Reproduce word for word only the lines of the data that start with the line containing "locality: On slopes" and go on through the final line of the data.

▶ [Dataset items]
*****

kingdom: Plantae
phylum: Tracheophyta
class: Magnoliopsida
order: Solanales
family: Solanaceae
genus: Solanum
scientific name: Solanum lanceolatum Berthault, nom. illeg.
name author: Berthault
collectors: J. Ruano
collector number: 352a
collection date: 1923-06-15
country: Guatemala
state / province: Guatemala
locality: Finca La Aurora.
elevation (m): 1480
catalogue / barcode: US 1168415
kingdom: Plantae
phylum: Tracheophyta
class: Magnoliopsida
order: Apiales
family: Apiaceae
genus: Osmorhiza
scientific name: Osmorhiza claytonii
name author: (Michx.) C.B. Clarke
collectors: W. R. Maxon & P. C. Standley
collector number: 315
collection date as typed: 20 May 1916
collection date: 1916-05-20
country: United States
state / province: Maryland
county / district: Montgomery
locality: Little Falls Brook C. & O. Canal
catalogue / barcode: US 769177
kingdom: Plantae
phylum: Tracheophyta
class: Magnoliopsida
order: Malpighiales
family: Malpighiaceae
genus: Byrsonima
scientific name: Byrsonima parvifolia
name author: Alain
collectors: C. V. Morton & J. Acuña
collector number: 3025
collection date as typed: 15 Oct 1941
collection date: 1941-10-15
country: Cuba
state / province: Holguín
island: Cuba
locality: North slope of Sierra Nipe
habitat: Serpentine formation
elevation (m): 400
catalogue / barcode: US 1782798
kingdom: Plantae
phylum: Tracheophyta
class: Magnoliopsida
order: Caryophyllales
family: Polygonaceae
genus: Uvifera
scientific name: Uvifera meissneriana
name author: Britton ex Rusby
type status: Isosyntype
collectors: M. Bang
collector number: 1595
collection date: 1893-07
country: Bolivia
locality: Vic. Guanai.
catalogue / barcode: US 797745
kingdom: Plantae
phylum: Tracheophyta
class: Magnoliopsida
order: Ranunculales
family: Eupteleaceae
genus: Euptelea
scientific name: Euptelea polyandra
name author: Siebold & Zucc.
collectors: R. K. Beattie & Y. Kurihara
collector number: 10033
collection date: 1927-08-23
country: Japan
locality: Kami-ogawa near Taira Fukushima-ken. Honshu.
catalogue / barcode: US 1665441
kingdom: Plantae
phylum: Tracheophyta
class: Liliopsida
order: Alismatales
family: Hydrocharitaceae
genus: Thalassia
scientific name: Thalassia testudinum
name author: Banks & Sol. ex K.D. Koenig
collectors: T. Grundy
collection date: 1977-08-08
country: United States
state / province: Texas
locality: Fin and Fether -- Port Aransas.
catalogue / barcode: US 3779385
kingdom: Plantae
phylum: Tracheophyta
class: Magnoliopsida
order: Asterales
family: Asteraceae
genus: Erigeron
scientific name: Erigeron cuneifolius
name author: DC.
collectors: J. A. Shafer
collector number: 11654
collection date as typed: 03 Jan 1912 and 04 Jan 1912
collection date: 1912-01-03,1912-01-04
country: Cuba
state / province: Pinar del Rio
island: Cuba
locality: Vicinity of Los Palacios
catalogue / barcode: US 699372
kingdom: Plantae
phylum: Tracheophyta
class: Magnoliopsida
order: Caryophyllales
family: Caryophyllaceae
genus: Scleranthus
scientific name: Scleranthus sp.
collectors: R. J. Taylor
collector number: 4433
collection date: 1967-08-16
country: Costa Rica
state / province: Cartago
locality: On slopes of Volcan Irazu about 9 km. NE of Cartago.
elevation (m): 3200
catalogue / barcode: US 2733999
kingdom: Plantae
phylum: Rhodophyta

*****

▶ [Written response]
locality: On slopes of Volcan Irazu about 9 km. NE of Cartago.
elevation (m): 3200
catalogue / barcode: US 2733999
kingdom: Plantae
phylum: Rhodophyta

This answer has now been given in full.